Lunedì 15 si parlerà di Me too con alcune protagoniste fondamentali per la storia delle libreria, Lia Cigarini e Luisa Muraro. Qual è stata questa “svolta epocale” che si legge nel titolo dell’incontro? Il fatto di aver trovato il coraggio di denunciare?

«Certamente il coraggio di denunciare, ma soprattutto le donne hanno acquisito autorità, sono state credute, la loro narrazione ha vinto su quella maschile. Come scrive Lia Cigarini nel “Sottosopra” (settembre 2018): “Me Too è stato una valanga che si è andata ingrossando fino ad arrivare a colpire personaggi e schemi della politica classica maschile. Faccio l’esempio del candidato repubblicano al governo dello Stato dell’Alabama, sconfitto dal voto delle donne. Dopo, o meglio, attraverso cinquant’anni di lavoro politico del movimento delle donne, sia pratico che teorico, il movimento Me Too è arrivato a rompere il contratto tra uomini per regolare il loro accesso sessuale alle donne. Infatti, in conseguenza delle denunce, molti uomini hanno cominciato a non volere più la sottile complicità con i propri simili e non li hanno più scusati.” Una svolta epocale, registrata anche dal sistema mediatico, che pur essendo ancora dominato dagli uomini, questa volta non li ha scusati e ha creduto alle donne. Mi viene in mente in mente il muro di Berlino, un crollo inaspettato, per quale però hanno lottato per 28 anni uomini e donne, anche solo sopportandolo».

Come proseguirà la “Quarta Vetrina” (utilizzata sempre singolarmente da un’artista) dopo questa grande esperienza collettiva alla Fabbrica del Vapore?

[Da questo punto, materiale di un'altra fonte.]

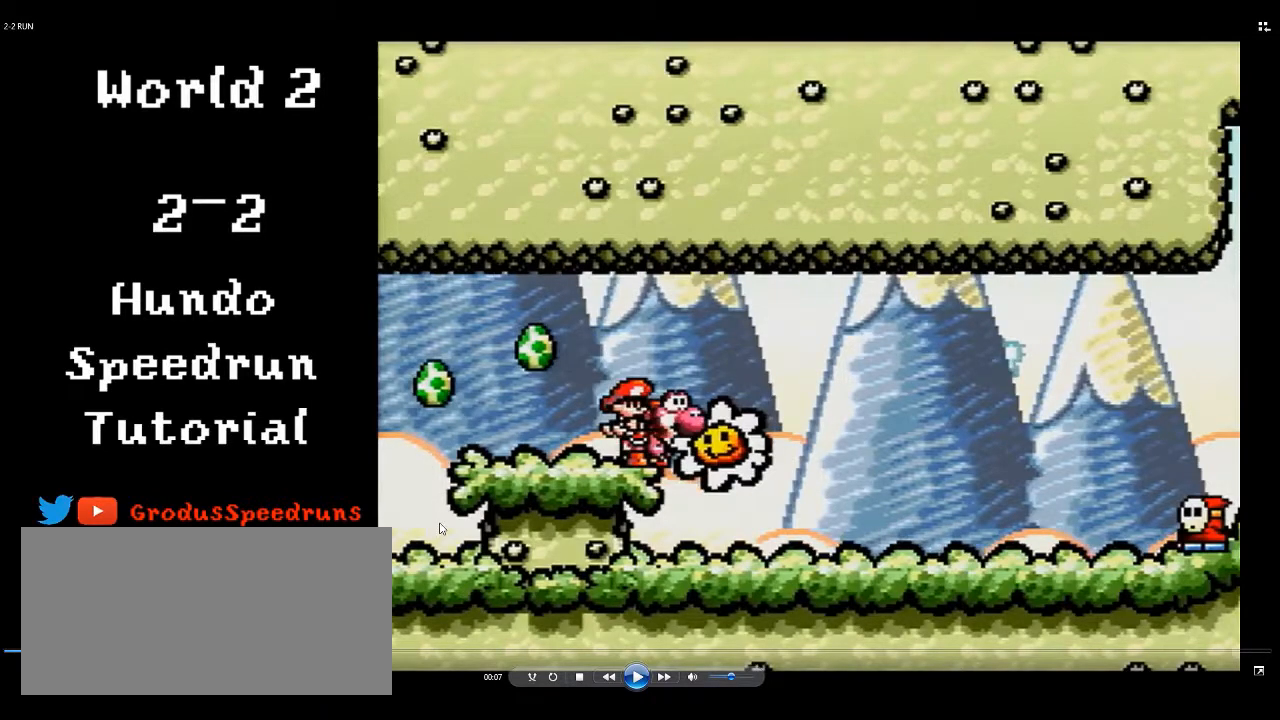
{"buttons": ["DPAD_RIGHT"], "events": []}
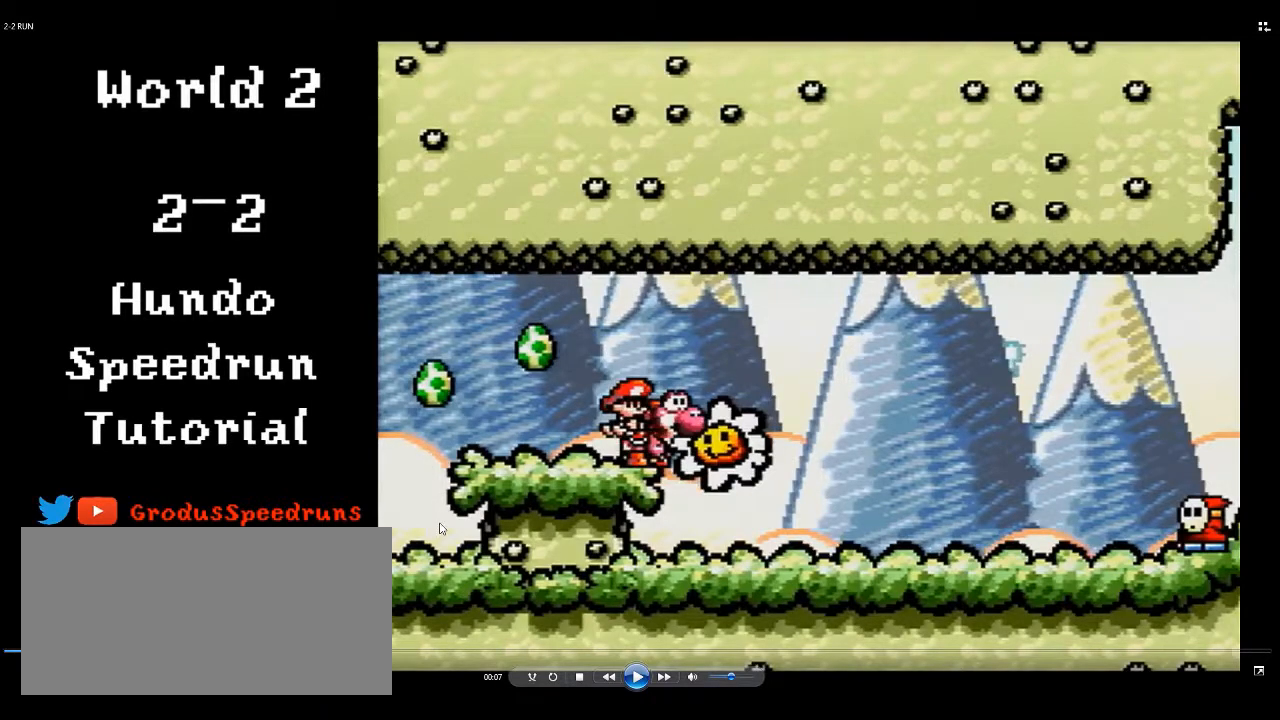
{"buttons": ["DPAD_RIGHT"], "events": []}
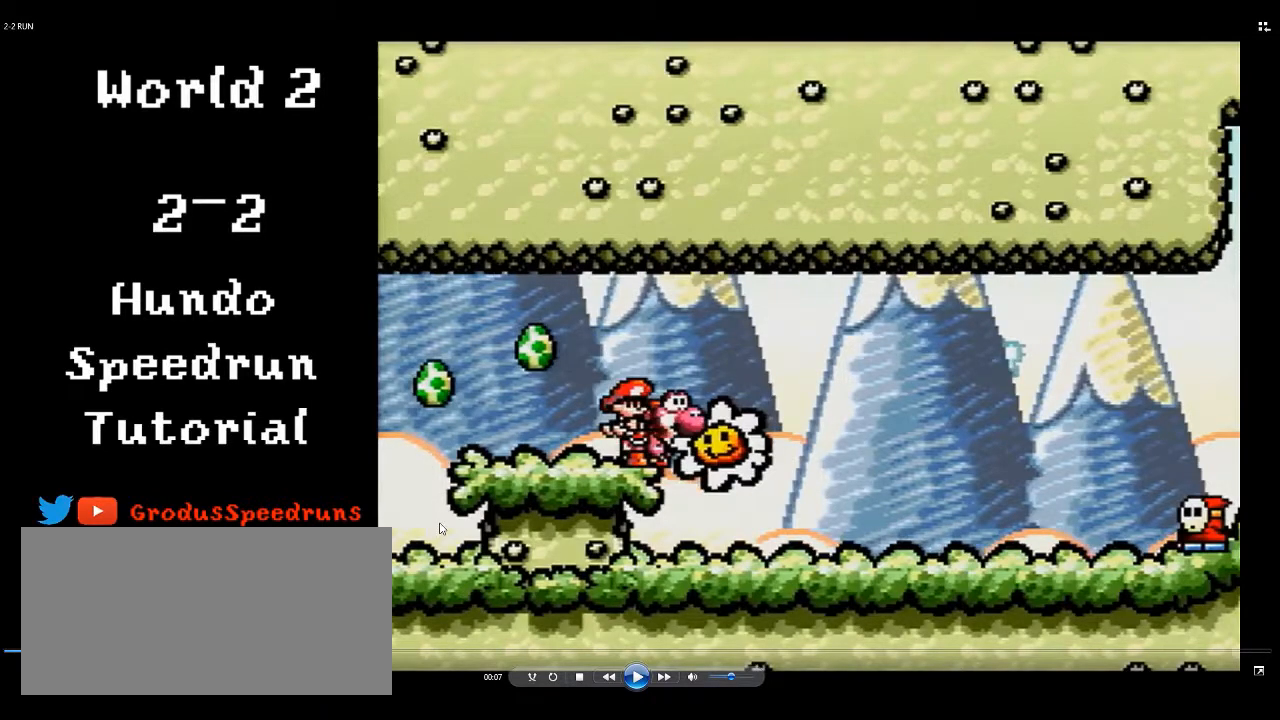
{"buttons": ["DPAD_RIGHT"], "events": []}
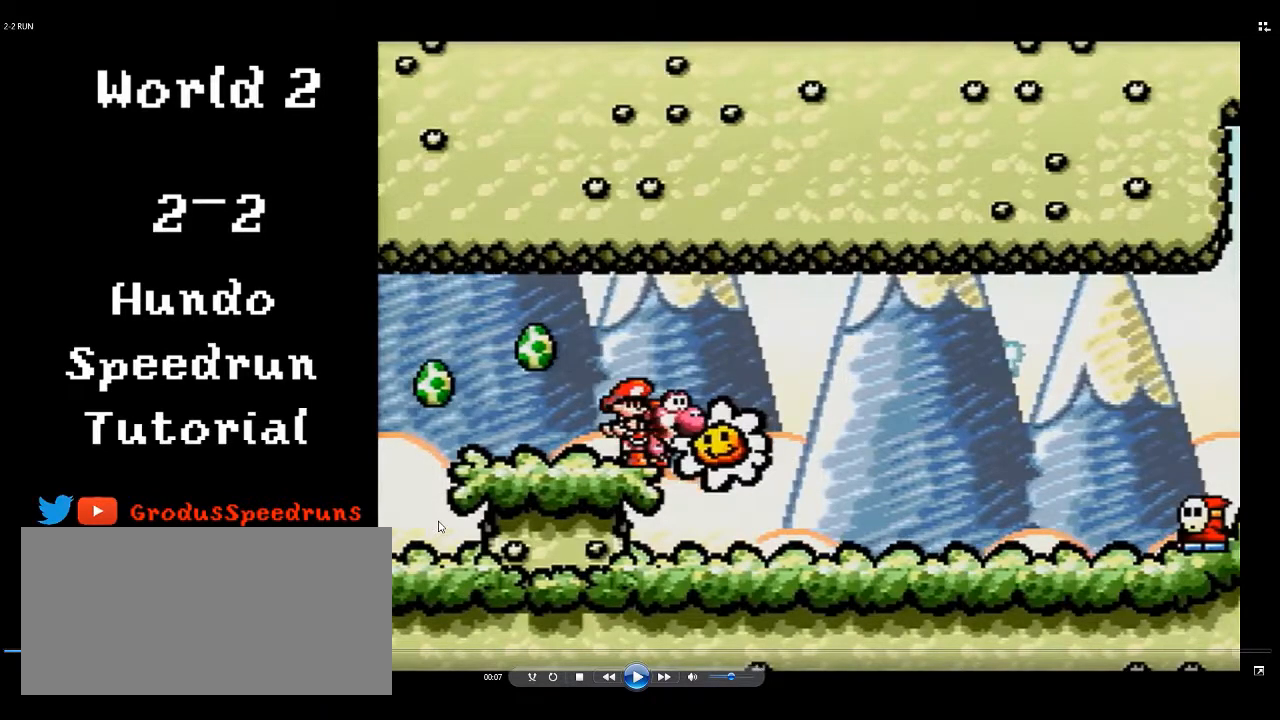
{"buttons": ["DPAD_RIGHT"], "events": []}
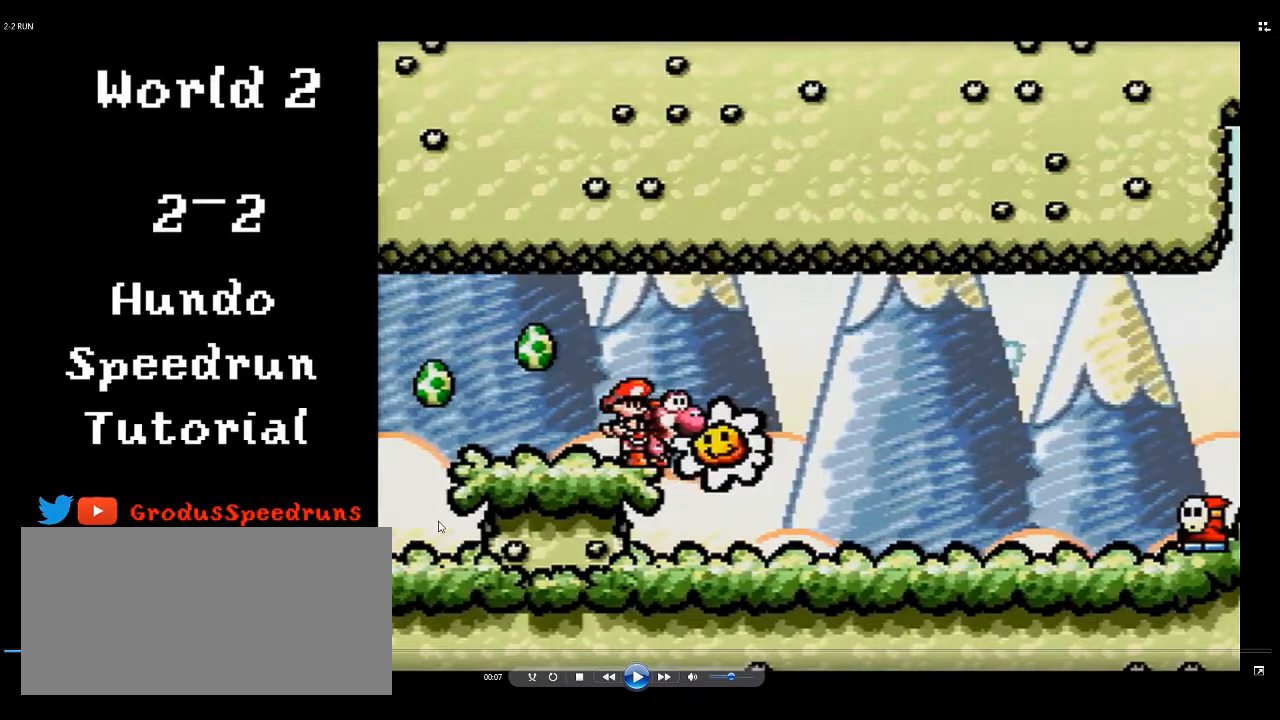
{"buttons": ["DPAD_RIGHT"], "events": []}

«Non voglio rinunciare al dialogo con tutti e tutte quelle che partecipano, anzi vorrei incrementarlo: ad esempio potremmo porre noi delle domande al pubblico – l’artista e io – scambiarci le parti, far tesoro delle discussioni e della costante presenza di una delle più importanti filosofe italiane, Luisa Muraro. E perché no? qualche volta uscire dalla vetrina e mettere un segno sulle pareti di questa “stanza tutta per noi”, alla quale sono invitati anche gli uomini. Aspetto di vedere cosa succede durante la mostra che tiene insieme immagini, parole, libri e letture. Il programma degli incontri è pubblicato nel bellissimo catalogo (Nottetempo) proprio per evidenziare che sono parte integrante della mostra, e non conferenze a lato. Abbiamo video registrato tutti gli incontri durante gli opening, e con Egle Prati, Cristina Rossi, Chiara Mori, Alessandra Quaglia stiamo studiando un archivio consultabile, per ora in mostra c’è un monitor con l’editing di una prima parte. Chissà se, tra vent’anni, a qualche giovane studiosa o studioso verrà voglia di approfondire, come succede oggi con le pubblicazioni storiche della Libreria delle donne di Milano. Intanto sto studiando con Paola Di Bello un reportage della mostra con le sue allieve e allievi di Brera e, se andrà a buon fine, magari lo mettiamo in Quarta Vetrina».